Transformation culturelle de l'entreprise
Cependant, toutes ces transformations évoquées précédemment ne seraient possibles sans une transformation de la culture et de l’usage digital en interne. Chacune dépend en effet à un moment ou autre du passage au digital dans le domaine en question.La digitalisation de l’entreprise nécessite une transformation culturelle sur le lieu de travail. Ce qui s’effectue notamment par l’utilisation d’outils collaboratifs (comme Trello). Ces outils, sous formes multiples de nos jours, permettent aux employés de mieux comprendre et suivre l'évolution de leurs tâches, renforce la cohésion au sein d’une équipe; en bref, améliorer la qualité et la compréhension du travail effectué.

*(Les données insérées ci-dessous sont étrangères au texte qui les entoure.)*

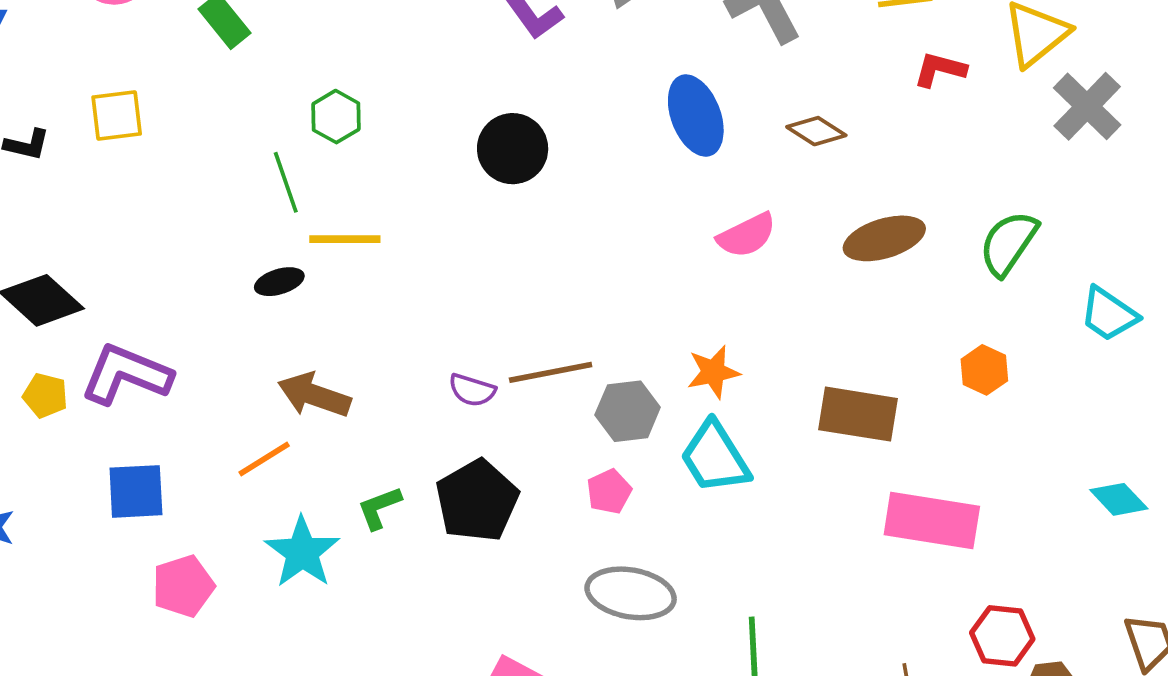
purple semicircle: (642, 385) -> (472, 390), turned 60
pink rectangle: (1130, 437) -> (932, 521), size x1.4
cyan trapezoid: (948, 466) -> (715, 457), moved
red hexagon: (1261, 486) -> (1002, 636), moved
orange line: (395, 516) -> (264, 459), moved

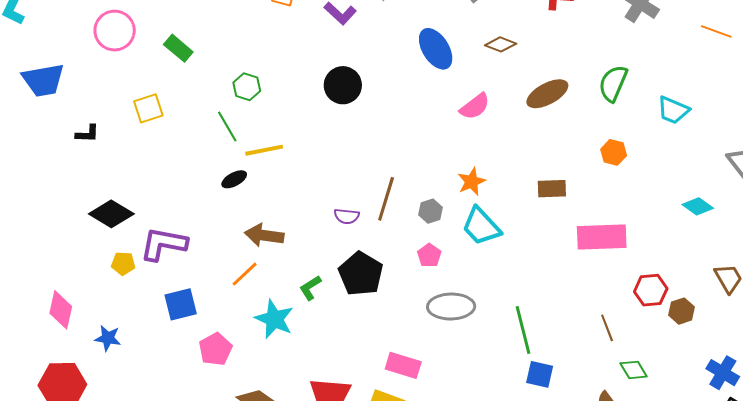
yellow square: (117, 115) -> (148, 108), moved
brown line: (551, 372) -> (386, 199), turned -51
gray hexagon: (628, 411) -> (431, 211), size x0.7
brown rectangle: (858, 414) -> (552, 189), size x0.7

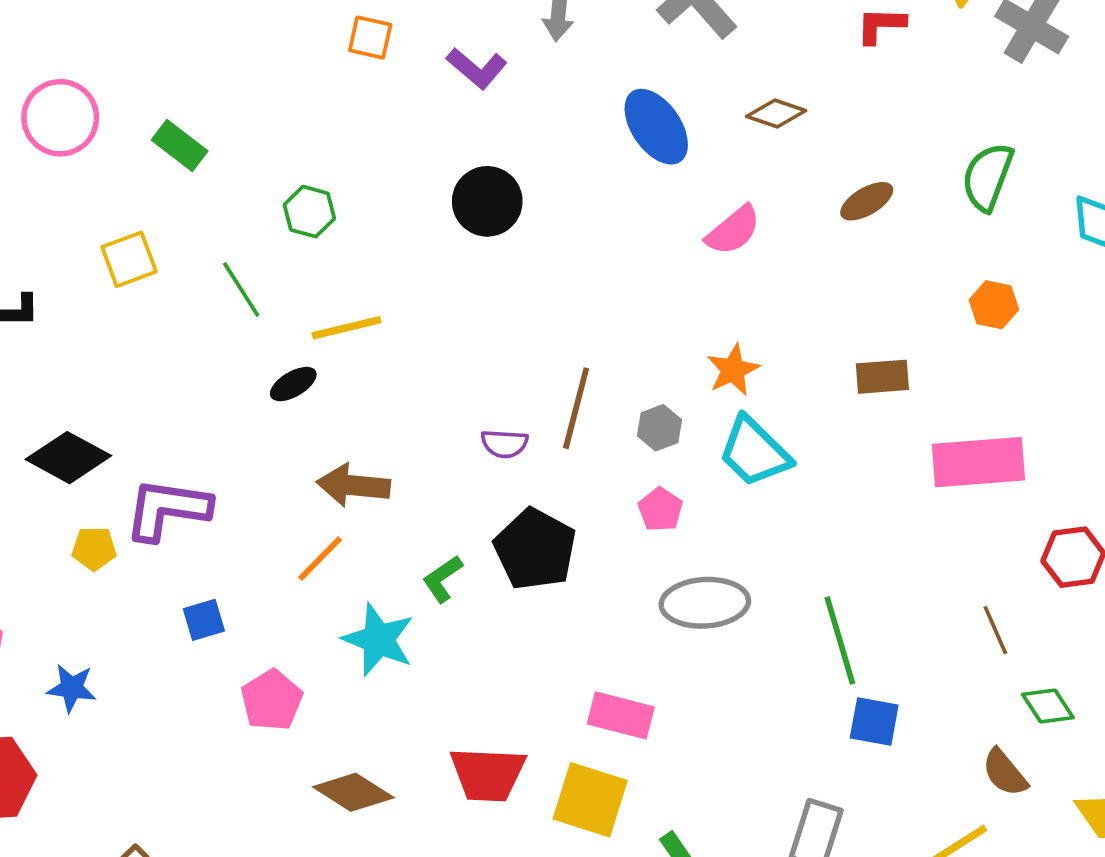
brown ellipse: (547, 94) -> (867, 201), size x0.7
green line: (227, 127) -> (241, 290), moved
blue square: (181, 304) -> (204, 620), size x0.7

En résumé, le passage à une culture relationnelle.Pour placer le digital et la data au cœur de l’entreprise, La Redoute a profondément remanié son organisation interne. Ce qui commence par la création de nouveaux postes (comme le CDO Chief Data Officer) et l’organisation de toute une équipe autour de la data. On assiste aussi à la mise en place d’une DMP performante, avec de nombreux segments clients pour piloter leurs stratégies marketing. L’ensemble de ces structures est mis en place avec l’objectif de mieux lire la data, et donc pouvoir mieux mettre en oeuvre les informations qu’ils en retirent et prendre ainsi de meilleurs décisions. A terme, le but de tous ces changements est d’avoir une organisation complètement “data-driven”. La data pourra donc se muer d’une information vers une donnée prédictive et permettant la recommandation client.Trois transformations capitales ont donc permis à La Redoute de se re-dynamiser, et pérenniser son activité à travers le rachat par les Galeries Lafayette. La digitalisation de l’entreprise va lui permettre d’optimiser son offre, de définir sa stratégie marketing, et d'être plus efficace dans de nombreux domaines en interne. Sommes toutes, on peut dire que La Redoute s’est “amazonifiée”avec succès. La diversification de l’offre et la création de la marketplace mettant une large sélection de produits à quelques clics du consommateur, qui reçoit son produit à domicile dans les jours qui suivent (voire le jour même!). Amazon qui aussi se lance dans une stratégie de phygital par le biais du rachat de Wholefoods. Deux success-stories aux échelles différentes, mais à suivre d’aussi près.